» **Requirement**
Using the records below, transcribe word for word the stretch from the line that contains "252 1313 319" through the line that contains "360 1364 400", both end lines included, and nothing else.

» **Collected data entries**
____________
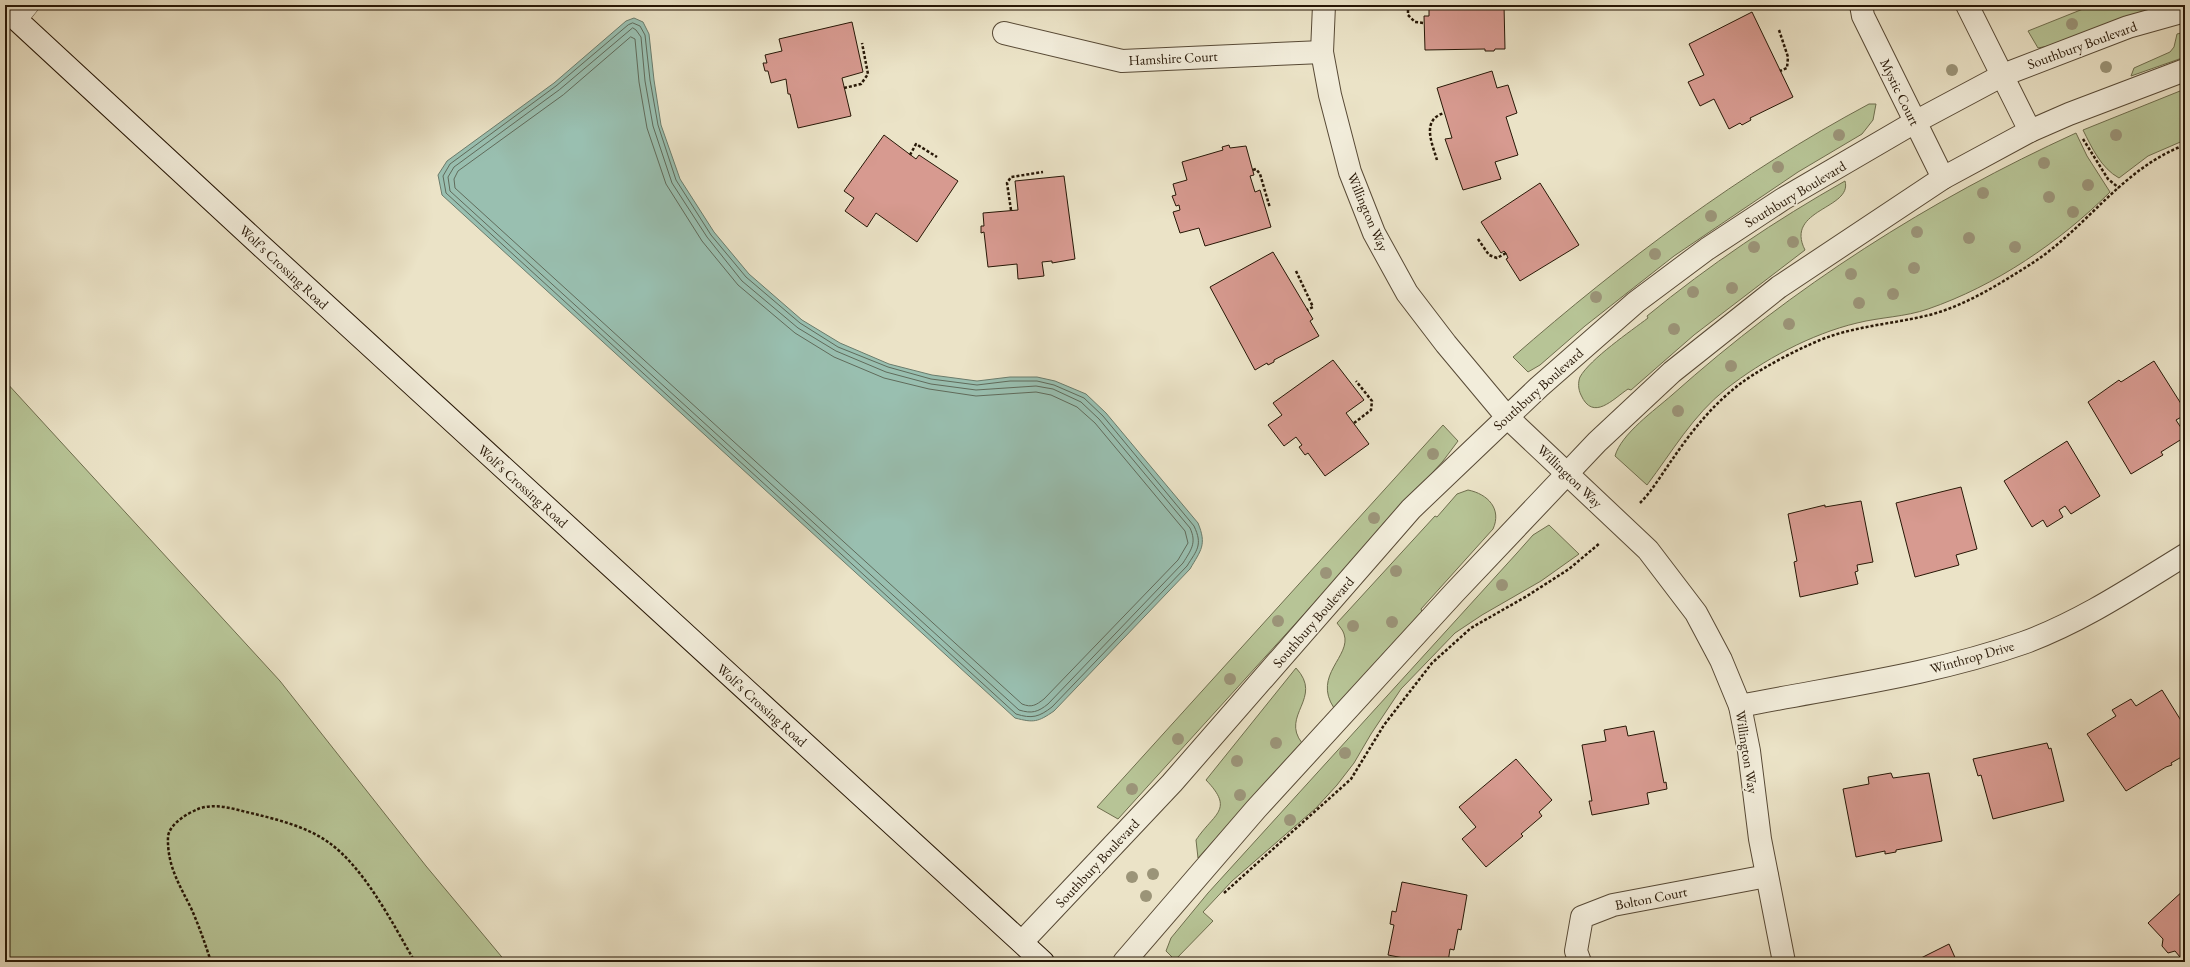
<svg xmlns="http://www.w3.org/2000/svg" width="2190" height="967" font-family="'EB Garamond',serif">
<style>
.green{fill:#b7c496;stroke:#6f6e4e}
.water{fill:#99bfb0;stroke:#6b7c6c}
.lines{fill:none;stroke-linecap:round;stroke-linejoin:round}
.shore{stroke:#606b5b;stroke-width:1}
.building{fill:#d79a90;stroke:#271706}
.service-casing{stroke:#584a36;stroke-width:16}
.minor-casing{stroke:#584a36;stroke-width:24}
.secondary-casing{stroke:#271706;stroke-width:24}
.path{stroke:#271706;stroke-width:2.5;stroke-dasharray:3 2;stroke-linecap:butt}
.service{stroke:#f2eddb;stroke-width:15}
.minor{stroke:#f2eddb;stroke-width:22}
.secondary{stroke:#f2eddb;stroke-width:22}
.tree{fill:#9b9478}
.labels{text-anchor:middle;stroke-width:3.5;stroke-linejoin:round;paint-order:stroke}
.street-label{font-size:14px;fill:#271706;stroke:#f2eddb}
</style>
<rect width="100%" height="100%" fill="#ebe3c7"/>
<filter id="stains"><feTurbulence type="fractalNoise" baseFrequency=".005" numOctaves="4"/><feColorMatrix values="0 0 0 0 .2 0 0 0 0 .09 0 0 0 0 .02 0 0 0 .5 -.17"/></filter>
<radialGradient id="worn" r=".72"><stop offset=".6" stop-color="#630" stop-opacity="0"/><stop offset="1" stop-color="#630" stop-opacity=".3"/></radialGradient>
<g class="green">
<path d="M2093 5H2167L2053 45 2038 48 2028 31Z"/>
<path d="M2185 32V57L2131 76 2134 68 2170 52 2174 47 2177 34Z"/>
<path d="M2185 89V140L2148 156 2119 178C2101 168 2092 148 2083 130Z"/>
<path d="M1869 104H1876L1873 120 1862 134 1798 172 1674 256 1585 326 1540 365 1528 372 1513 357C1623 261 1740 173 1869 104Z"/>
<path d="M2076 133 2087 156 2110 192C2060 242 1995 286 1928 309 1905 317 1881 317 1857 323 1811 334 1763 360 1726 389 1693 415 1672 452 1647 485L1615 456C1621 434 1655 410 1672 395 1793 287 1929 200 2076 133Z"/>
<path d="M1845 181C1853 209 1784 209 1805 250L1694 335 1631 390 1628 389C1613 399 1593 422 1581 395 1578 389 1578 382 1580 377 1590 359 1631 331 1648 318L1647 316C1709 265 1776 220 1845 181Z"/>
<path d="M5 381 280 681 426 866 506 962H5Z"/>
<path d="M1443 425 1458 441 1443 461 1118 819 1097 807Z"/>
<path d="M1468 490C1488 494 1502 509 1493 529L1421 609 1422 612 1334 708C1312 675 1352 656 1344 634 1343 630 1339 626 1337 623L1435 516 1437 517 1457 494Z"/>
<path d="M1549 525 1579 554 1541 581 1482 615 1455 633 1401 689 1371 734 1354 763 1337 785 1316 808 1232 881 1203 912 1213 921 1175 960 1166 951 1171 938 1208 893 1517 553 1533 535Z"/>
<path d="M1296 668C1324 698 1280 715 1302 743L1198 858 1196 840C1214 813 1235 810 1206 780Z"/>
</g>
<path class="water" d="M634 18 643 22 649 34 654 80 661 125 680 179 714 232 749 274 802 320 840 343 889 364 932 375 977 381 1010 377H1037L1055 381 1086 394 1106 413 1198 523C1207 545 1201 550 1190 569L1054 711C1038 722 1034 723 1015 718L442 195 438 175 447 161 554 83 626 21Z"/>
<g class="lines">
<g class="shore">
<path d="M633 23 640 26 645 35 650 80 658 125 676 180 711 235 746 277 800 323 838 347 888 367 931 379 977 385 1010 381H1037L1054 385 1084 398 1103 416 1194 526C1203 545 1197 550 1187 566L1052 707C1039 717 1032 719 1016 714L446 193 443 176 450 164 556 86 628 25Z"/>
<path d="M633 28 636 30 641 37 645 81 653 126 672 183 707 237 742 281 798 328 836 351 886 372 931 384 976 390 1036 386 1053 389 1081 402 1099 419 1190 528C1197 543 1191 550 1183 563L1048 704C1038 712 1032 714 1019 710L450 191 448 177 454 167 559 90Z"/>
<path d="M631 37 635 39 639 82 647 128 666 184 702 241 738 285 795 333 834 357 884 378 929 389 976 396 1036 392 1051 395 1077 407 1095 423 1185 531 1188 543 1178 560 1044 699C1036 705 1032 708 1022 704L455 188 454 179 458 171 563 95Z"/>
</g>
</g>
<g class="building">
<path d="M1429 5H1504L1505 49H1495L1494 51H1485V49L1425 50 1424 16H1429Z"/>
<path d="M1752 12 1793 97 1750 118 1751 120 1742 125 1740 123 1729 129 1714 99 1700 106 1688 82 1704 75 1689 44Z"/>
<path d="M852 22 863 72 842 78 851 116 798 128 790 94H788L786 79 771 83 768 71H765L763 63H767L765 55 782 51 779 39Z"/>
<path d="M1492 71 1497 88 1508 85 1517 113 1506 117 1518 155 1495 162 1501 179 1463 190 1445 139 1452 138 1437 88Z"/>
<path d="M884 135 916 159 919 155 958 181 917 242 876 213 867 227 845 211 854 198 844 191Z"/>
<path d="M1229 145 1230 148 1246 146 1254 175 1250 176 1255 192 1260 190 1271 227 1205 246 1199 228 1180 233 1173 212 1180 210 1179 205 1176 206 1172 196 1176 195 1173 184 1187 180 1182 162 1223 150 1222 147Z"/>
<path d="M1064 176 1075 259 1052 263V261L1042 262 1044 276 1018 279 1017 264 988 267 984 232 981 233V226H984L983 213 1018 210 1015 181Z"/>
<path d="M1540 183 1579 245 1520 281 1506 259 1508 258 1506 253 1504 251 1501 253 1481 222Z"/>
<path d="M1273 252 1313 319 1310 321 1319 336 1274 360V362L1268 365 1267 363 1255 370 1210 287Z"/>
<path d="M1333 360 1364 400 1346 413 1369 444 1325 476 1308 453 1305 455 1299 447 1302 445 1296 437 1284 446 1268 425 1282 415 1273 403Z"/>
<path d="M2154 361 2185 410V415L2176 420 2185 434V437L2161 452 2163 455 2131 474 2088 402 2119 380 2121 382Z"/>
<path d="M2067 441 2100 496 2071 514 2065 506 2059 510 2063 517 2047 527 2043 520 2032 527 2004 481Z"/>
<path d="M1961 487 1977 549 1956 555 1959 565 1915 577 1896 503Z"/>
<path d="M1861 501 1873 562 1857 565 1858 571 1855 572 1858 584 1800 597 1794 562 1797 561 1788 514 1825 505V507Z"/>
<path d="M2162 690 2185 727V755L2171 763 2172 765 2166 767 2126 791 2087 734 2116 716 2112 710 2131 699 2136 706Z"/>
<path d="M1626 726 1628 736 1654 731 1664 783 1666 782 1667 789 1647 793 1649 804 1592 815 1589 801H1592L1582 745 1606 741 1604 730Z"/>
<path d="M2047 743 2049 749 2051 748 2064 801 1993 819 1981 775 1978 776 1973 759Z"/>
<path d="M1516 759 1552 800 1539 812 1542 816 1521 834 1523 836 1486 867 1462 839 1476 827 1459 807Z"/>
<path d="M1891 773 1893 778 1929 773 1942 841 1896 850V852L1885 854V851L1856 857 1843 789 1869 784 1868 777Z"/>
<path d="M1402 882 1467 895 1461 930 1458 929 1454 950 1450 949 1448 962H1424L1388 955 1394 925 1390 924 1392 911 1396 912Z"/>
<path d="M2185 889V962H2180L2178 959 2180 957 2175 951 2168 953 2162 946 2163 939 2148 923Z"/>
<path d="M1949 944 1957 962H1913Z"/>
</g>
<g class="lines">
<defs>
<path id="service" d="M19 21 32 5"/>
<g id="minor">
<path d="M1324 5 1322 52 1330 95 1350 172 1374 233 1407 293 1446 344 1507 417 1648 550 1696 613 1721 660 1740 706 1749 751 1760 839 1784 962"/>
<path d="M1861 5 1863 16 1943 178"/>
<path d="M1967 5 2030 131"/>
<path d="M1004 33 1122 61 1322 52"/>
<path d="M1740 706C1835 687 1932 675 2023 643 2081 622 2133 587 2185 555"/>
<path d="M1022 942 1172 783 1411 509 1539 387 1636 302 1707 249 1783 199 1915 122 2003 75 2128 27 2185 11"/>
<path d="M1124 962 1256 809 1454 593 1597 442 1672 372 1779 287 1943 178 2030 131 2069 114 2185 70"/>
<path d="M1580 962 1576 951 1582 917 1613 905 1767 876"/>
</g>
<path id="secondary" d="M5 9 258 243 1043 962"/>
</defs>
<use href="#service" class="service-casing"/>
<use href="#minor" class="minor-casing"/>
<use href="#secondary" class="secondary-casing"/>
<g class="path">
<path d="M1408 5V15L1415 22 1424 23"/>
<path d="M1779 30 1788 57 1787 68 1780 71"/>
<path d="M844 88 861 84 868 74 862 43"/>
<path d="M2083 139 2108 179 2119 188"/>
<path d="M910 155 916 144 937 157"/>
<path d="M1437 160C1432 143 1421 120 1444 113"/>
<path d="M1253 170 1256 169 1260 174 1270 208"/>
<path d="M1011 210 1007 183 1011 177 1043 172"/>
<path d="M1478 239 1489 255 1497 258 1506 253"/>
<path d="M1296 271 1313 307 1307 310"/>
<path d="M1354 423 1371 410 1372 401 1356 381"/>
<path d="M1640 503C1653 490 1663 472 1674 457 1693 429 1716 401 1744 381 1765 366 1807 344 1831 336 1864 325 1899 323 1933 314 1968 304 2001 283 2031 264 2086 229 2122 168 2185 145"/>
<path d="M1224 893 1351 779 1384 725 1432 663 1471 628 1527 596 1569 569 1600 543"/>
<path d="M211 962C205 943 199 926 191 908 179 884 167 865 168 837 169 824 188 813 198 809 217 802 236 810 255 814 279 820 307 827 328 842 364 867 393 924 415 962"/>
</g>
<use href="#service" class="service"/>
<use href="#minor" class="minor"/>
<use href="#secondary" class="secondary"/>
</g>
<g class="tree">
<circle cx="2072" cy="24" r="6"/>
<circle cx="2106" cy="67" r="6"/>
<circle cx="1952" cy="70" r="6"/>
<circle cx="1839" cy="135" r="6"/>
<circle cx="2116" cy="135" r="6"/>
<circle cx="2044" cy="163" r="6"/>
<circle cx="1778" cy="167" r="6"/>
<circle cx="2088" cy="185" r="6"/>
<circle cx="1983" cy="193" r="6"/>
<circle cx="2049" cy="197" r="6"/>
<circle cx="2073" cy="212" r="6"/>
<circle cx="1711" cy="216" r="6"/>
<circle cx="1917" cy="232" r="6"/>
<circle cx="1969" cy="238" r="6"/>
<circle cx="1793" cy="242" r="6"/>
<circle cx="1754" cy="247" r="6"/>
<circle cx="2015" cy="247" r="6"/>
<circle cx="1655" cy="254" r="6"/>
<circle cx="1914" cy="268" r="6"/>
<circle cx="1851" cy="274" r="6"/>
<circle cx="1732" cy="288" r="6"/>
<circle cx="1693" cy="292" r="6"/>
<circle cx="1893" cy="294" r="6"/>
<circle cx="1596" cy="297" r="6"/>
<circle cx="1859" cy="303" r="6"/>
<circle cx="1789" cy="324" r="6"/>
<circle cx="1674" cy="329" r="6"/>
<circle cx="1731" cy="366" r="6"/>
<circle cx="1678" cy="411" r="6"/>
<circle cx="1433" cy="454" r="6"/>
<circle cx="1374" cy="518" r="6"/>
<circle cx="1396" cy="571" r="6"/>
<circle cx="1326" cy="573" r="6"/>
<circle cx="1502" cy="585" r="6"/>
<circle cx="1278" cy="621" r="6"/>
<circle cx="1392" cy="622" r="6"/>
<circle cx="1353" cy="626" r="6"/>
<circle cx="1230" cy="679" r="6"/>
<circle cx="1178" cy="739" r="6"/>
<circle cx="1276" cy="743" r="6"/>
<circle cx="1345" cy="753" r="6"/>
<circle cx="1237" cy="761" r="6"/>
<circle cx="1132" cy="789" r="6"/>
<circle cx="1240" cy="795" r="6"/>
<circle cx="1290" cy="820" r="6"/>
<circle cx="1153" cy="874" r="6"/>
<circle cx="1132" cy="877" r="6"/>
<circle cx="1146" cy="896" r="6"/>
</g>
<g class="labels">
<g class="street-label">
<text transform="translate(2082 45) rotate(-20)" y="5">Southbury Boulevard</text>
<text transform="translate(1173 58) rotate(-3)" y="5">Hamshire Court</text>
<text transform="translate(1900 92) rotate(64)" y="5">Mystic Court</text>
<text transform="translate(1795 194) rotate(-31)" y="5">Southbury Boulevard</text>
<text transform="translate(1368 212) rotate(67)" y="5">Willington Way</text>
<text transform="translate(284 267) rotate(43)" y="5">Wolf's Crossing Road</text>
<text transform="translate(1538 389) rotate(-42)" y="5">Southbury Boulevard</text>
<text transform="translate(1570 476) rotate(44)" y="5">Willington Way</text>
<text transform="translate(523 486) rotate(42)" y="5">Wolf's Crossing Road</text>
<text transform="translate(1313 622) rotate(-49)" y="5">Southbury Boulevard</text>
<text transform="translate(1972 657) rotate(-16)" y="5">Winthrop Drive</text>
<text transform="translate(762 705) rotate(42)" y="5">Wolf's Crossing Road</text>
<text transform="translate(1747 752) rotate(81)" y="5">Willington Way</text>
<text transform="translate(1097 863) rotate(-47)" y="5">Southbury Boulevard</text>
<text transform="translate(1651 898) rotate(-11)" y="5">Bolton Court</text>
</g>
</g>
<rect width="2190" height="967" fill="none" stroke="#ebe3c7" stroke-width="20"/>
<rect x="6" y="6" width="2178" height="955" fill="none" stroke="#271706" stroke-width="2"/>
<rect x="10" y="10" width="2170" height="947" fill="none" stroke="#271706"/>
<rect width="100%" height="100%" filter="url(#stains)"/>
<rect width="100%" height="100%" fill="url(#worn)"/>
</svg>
____________
» **Solved exercise**
<path d="M1273 252 1313 319 1310 321 1319 336 1274 360V362L1268 365 1267 363 1255 370 1210 287Z"/>
<path d="M1333 360 1364 400 1346 413 1369 444 1325 476 1308 453 1305 455 1299 447 1302 445 1296 437 1284 446 1268 425 1282 415 1273 403Z"/>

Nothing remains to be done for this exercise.